Task description => Can you render every line of the entries below as one numbered list, with blank lines left out and the pictures omitted from your answer?

Listed entries =>
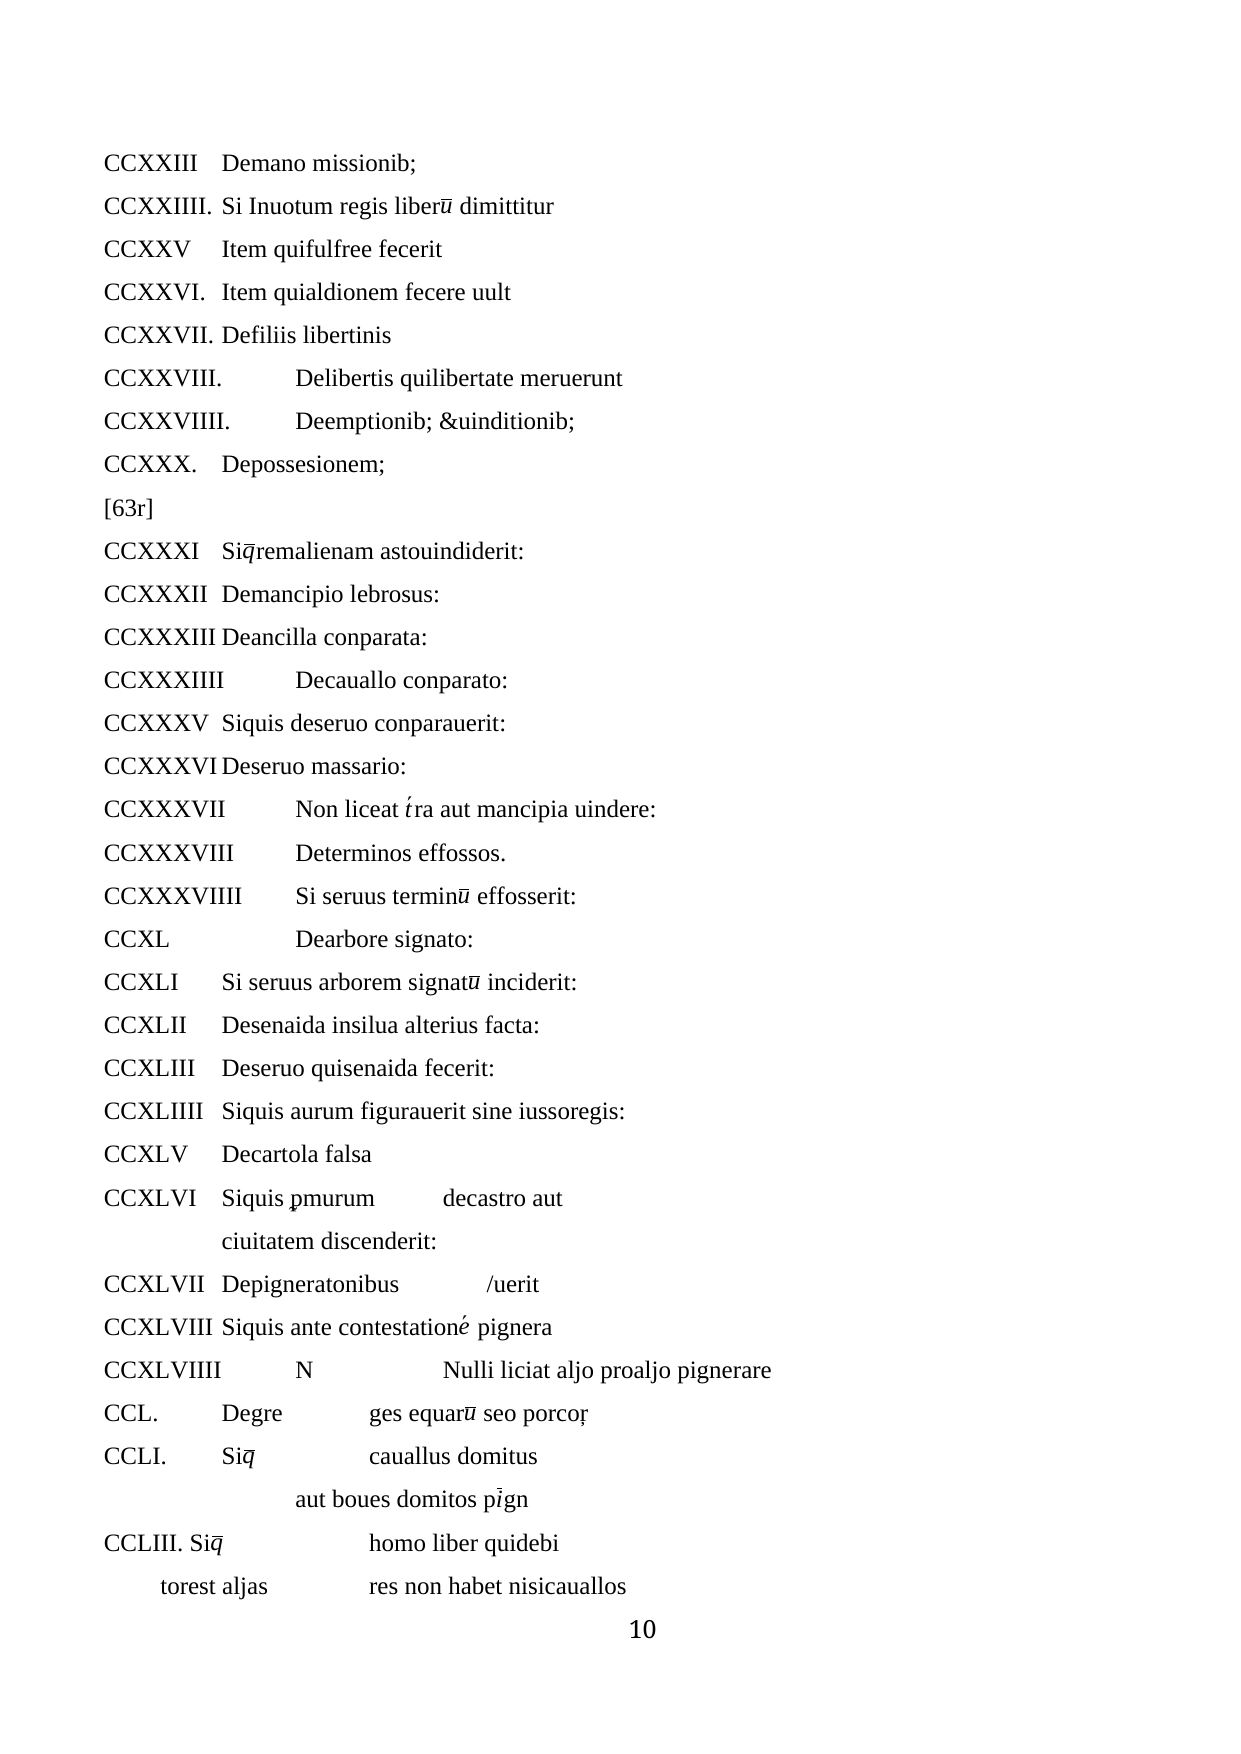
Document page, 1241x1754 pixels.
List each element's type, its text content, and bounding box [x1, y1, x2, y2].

text ciuitatem discenderit: [103, 1226, 1211, 1254]
text CCXLVIIII N Nulli liciat aljo proaljo pignerare [103, 1355, 1211, 1384]
text CCXLI Si seruus arborem signat inciderit: [103, 967, 1211, 996]
text CCXLVI Siquis ᵱmurum decastro aut [103, 1183, 1211, 1211]
text torest aljas res non habet nisicauallos [103, 1571, 1211, 1599]
text CCXXXIII Deancilla conparata: [103, 622, 1211, 651]
text CCXXIIII. Si Inuotum regis liber dimittitur [103, 191, 1211, 219]
text CCXXV Item quifulfree fecerit [103, 234, 1211, 263]
text [63r] [103, 493, 1211, 521]
text CCXLVII Depigneratonibus /uerit [103, 1269, 1211, 1298]
text aut boues domitos pgn [103, 1484, 1211, 1513]
text CCXLII Desenaida insilua alterius facta: [103, 1010, 1211, 1039]
text CCXXX. Depossesionem; [103, 449, 1211, 478]
text CCXXVI. Item quialdionem fecere uult [103, 277, 1211, 306]
text CCLI. Si cauallus domitus [103, 1441, 1211, 1470]
text CCXL Dearbore signato: [103, 924, 1211, 953]
text CCXXVIII. Delibertis quilibertate meruerunt [103, 363, 1211, 392]
text CCXXXVI Deseruo massario: [103, 751, 1211, 780]
text CCXXXIIII Decauallo conparato: [103, 665, 1211, 694]
text CCXXVII. Defiliis libertinis [103, 320, 1211, 349]
text CCLIII. Si homo liber quidebi [103, 1528, 1211, 1556]
text CCXXXII Demancipio lebrosus: [103, 579, 1211, 608]
text CCXXXVII Non liceat ra aut mancipia uindere: [103, 794, 1211, 823]
text CCXLIIII Siquis aurum figurauerit sine iussoregis: [103, 1096, 1211, 1125]
text CCXLV Decartola falsa [103, 1139, 1211, 1168]
text CCXXXVIIII Si seruus termin effosserit: [103, 881, 1211, 909]
text CCL. Degre ges equar seo porcoŗ [103, 1398, 1211, 1427]
text CCXXXI Siremalienam astouindiderit: [103, 536, 1211, 564]
text CCXXXVIII Determinos effossos. [103, 838, 1211, 866]
text CCXXIII Demano missionib; [103, 148, 1211, 176]
text CCXXVIIII. Deemptionib; &uinditionib; [103, 406, 1211, 435]
text CCXXXV Siquis deseruo conparauerit: [103, 708, 1211, 737]
text CCXLIII Deseruo quisenaida fecerit: [103, 1053, 1211, 1082]
text CCXLVIII Siquis ante contestation pignera [103, 1312, 1211, 1341]
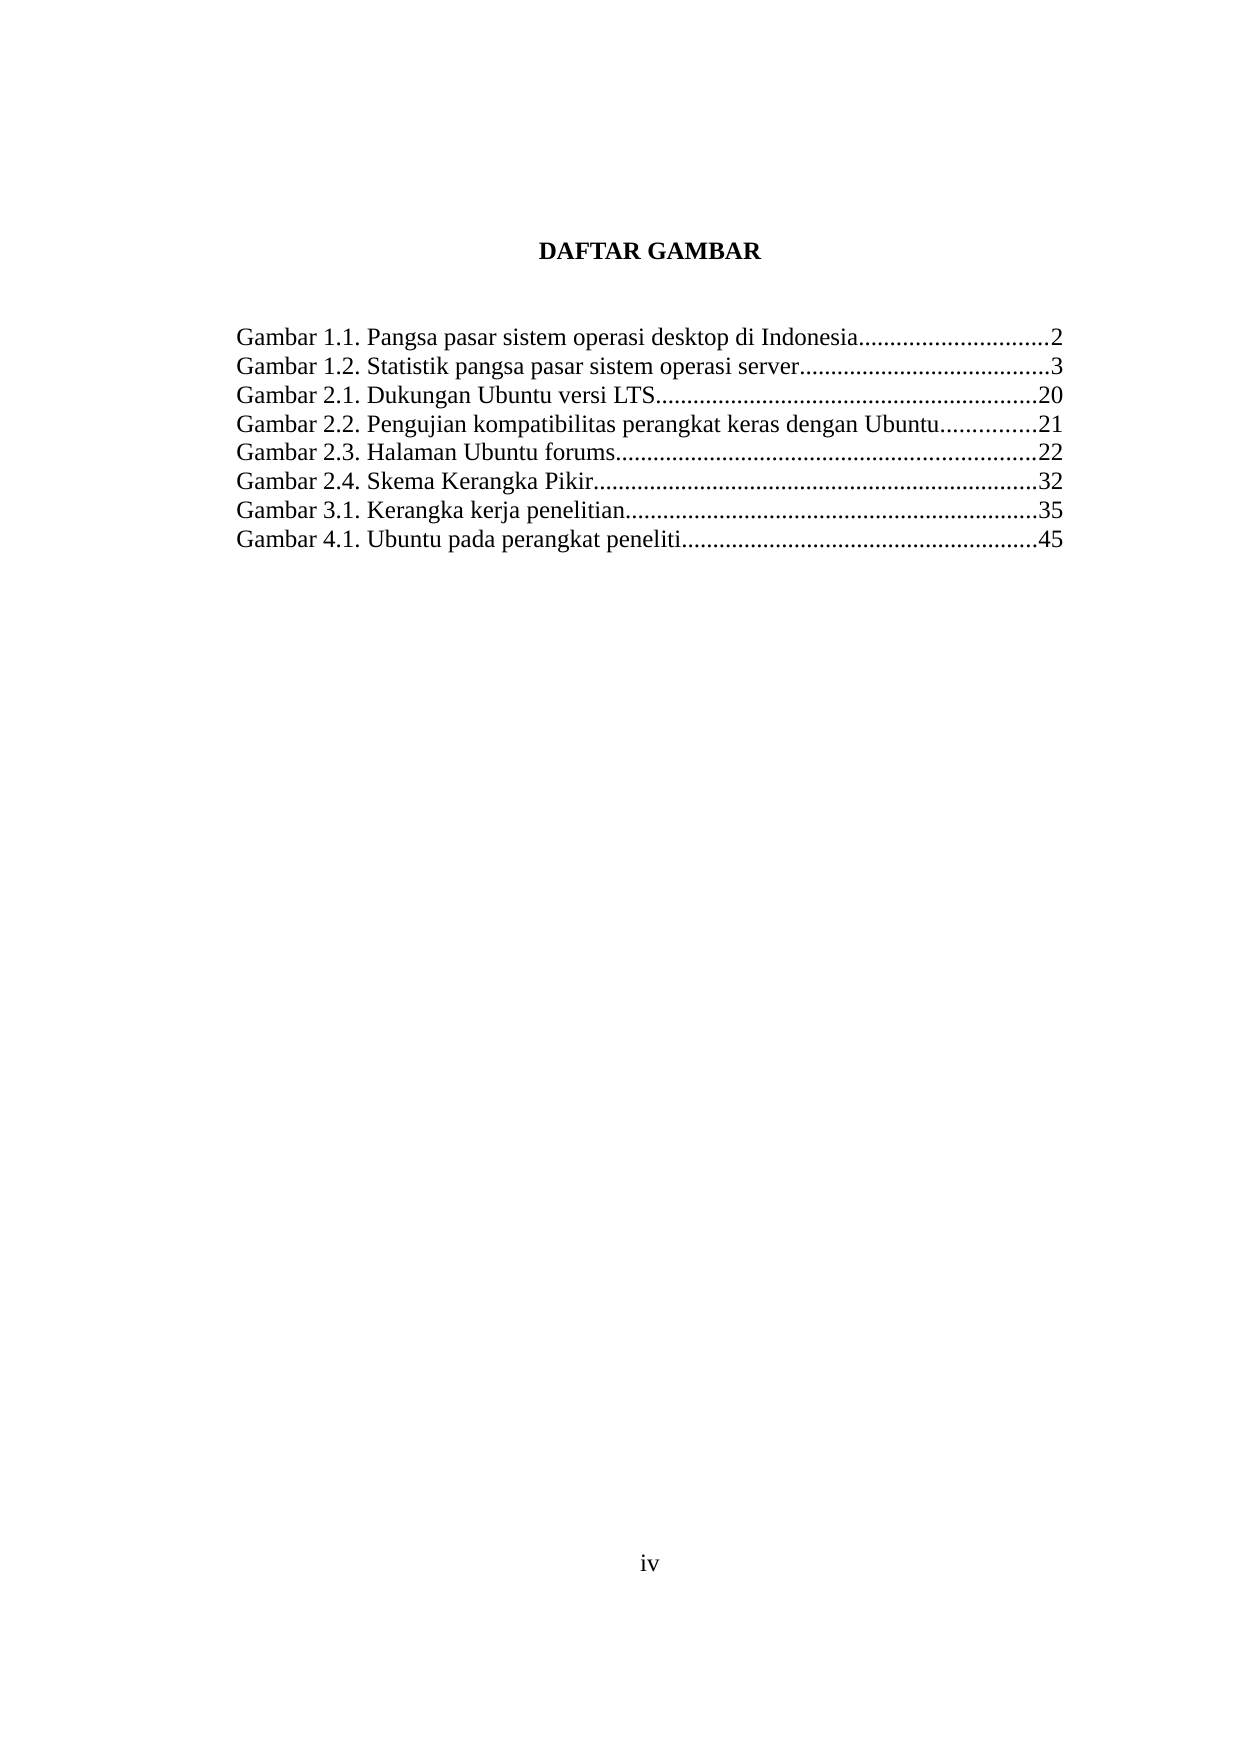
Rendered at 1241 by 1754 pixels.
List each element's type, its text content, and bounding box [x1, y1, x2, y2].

text Gambar 2.4. Skema Kerangka Pikir 32 [236, 466, 1063, 495]
text Gambar 1.1. Pangsa pasar sistem operasi desktop di Indonesia 2 [236, 322, 1063, 351]
text Gambar 2.1. Dukungan Ubuntu versi LTS 20 [236, 380, 1063, 409]
text Gambar 3.1. Kerangka kerja penelitian 35 [236, 495, 1063, 524]
text Gambar 2.2. Pengujian kompatibilitas perangkat keras dengan Ubuntu 21 [236, 409, 1063, 437]
subtitle DAFTAR GAMBAR [236, 236, 1063, 265]
text Gambar 2.3. Halaman Ubuntu forums 22 [236, 437, 1063, 466]
text Gambar 1.2. Statistik pangsa pasar sistem operasi server 3 [236, 351, 1063, 380]
text Gambar 4.1. Ubuntu pada perangkat peneliti 45 [236, 524, 1063, 552]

Answer below =>
1. Document page, 1241x1754 pixels.
2. List each element's type, its text content, and bounding box [x1, y1, x2, y2].
3. text ciuitatem discenderit: [103, 1226, 1211, 1254]
4. text CCXLVIIII N Nulli liciat aljo proaljo pignerare [103, 1355, 1211, 1384]
5. text CCXLI Si seruus arborem signat inciderit: [103, 967, 1211, 996]
6. text CCXLVI Siquis ᵱmurum decastro aut [103, 1183, 1211, 1211]
7. text torest aljas res non habet nisicauallos [103, 1571, 1211, 1599]
8. text CCXXXIII Deancilla conparata: [103, 622, 1211, 651]
9. text CCXXIIII. Si Inuotum regis liber dimittitur [103, 191, 1211, 219]
10. text CCXXV Item quifulfree fecerit [103, 234, 1211, 263]
11. text [63r] [103, 493, 1211, 521]
12. text CCXLVII Depigneratonibus /uerit [103, 1269, 1211, 1298]
13. text aut boues domitos pgn [103, 1484, 1211, 1513]
14. text CCXLII Desenaida insilua alterius facta: [103, 1010, 1211, 1039]
15. text CCXXX. Depossesionem; [103, 449, 1211, 478]
16. text CCXXVI. Item quialdionem fecere uult [103, 277, 1211, 306]
17. text CCLI. Si cauallus domitus [103, 1441, 1211, 1470]
18. text CCXL Dearbore signato: [103, 924, 1211, 953]
19. text CCXXVIII. Delibertis quilibertate meruerunt [103, 363, 1211, 392]
20. text CCXXXVI Deseruo massario: [103, 751, 1211, 780]
21. text CCXXXIIII Decauallo conparato: [103, 665, 1211, 694]
22. text CCXXVII. Defiliis libertinis [103, 320, 1211, 349]
23. text CCLIII. Si homo liber quidebi [103, 1528, 1211, 1556]
24. text CCXXXII Demancipio lebrosus: [103, 579, 1211, 608]
25. text CCXXXVII Non liceat ra aut mancipia uindere: [103, 794, 1211, 823]
26. text CCXLIIII Siquis aurum figurauerit sine iussoregis: [103, 1096, 1211, 1125]
27. text CCXLV Decartola falsa [103, 1139, 1211, 1168]
28. text CCXXXVIIII Si seruus termin effosserit: [103, 881, 1211, 909]
29. text CCL. Degre ges equar seo porcoŗ [103, 1398, 1211, 1427]
30. text CCXXXI Siremalienam astouindiderit: [103, 536, 1211, 564]
31. text CCXXXVIII Determinos effossos. [103, 838, 1211, 866]
32. text CCXXIII Demano missionib; [103, 148, 1211, 176]
33. text CCXXVIIII. Deemptionib; &uinditionib; [103, 406, 1211, 435]
34. text CCXXXV Siquis deseruo conparauerit: [103, 708, 1211, 737]
35. text CCXLIII Deseruo quisenaida fecerit: [103, 1053, 1211, 1082]
36. text CCXLVIII Siquis ante contestation pignera [103, 1312, 1211, 1341]
37. Rendered at 1241 by 1754 pixels.
38. List each element's type, its text content, and bounding box [x1, y1, x2, y2].
39. text Gambar 2.4. Skema Kerangka Pikir 32 [236, 466, 1063, 495]
40. text Gambar 1.1. Pangsa pasar sistem operasi desktop di Indonesia 2 [236, 322, 1063, 351]
41. text Gambar 2.1. Dukungan Ubuntu versi LTS 20 [236, 380, 1063, 409]
42. text Gambar 3.1. Kerangka kerja penelitian 35 [236, 495, 1063, 524]
43. text Gambar 2.2. Pengujian kompatibilitas perangkat keras dengan Ubuntu 21 [236, 409, 1063, 437]
44. subtitle DAFTAR GAMBAR [236, 236, 1063, 265]
45. text Gambar 2.3. Halaman Ubuntu forums 22 [236, 437, 1063, 466]
46. text Gambar 1.2. Statistik pangsa pasar sistem operasi server 3 [236, 351, 1063, 380]
47. text Gambar 4.1. Ubuntu pada perangkat peneliti 45 [236, 524, 1063, 552]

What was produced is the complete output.